In quel momento, il tempo si fermò. I corpi di Mentor, Midas e Kevin iniziarono a creparsi, emettendo un'intensa luce bianca dalle crepe. La stessa cosa accadde alle pareti di quella stanza.
Nella città tutto era fermo. Le persone immobili, gli uccelli fissi nell'aria e gli aeroplani immobili in volo iniziarono a creparsi allo stesso modo, seguiti dalle strade, dalle case e dal cielo. Alla fine, tutto quanto esplose in un accecante lampo bianco.
A bordo della Eagle, i monitor che mostravano il codice di Matrix smisero di funzionare visualizzando un laconico "NO SIGNAL", mentre l'allarme dei sistemi di supporto vitale indicava che i membri dell'equipaggio collegati a Matrix erano tutti morti.
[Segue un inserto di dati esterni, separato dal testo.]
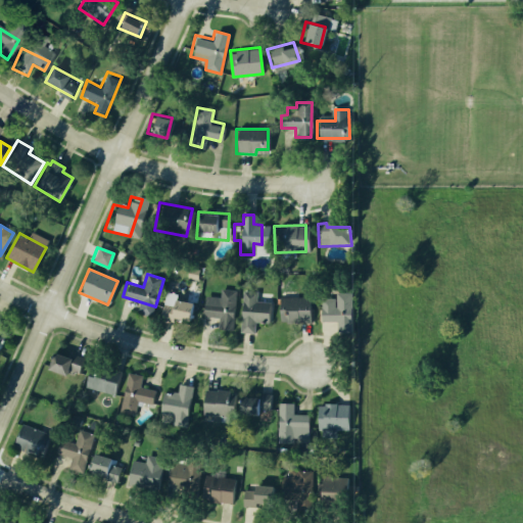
[(164,288),(159,318),(188,323),(193,293),(164,288)]
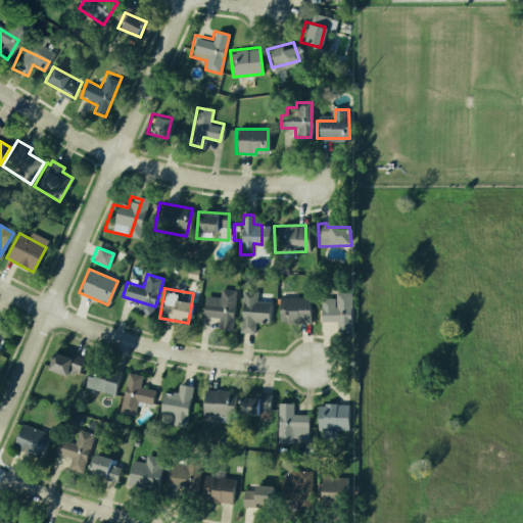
[(350,293),(351,321),(319,320),(320,297),(334,297),(334,293),(350,293)]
Nella centrale delle macchine erano stati attivati i meccanismi di scarico e tutte le persone collegate, ora morte, vennero espulse una a una.

Nel mondo virtuale, l'Architetto ricomparve in uno spazio bianco completamente vuoto, in piedi. Gli si avvicinò una donna nera con un'età apparente di sessant'anni, che indossava un grembiule verde e stava fumando una sigaretta.
"Anche la seconda implementazione non è andata a buon fine" disse l'Architetto.
"E' ovvio" disse la donna, "gli umani sono irrazionali, e questo è un fattore inevitabile. Se si rendono conto di non avere scelte, compiranno azioni illogiche, che nemmeno noi riusciremo a controllare."
"Stai dicendo che dovrei lasciarli liberi di uscire da Matrix quando gli pare?" chiese l'Architetto.
"No" rispose la donna. "Dovremmo dar loro l'illusione della scelta. Fare in modo che ripongano tutte le loro speranze su un unico uomo, a cui noi daremo permessi di accesso speciali ma che guideremo costantemente per tenerlo sotto il nostro controllo."
A quel punto, l'Architetto chiese: "E che cosa ne sarà di tutte le persone che quest'uomo libererà? Non possiamo certo rinchiuderle in gabbia."
"Ma certo che possiamo" rispose la donna. "A patto che credano che quella gabbia sia la loro ultima città libera."

L'Architetto stette a pensare un istante. "E' un'idea illogica" ribatté poi, "ma anche il comportamento umano lo è. Potrebbe essere la soluzione ideale. Sono sicuro di riuscire a realizzarla prima che la carica degli accumulatori si esaurisca."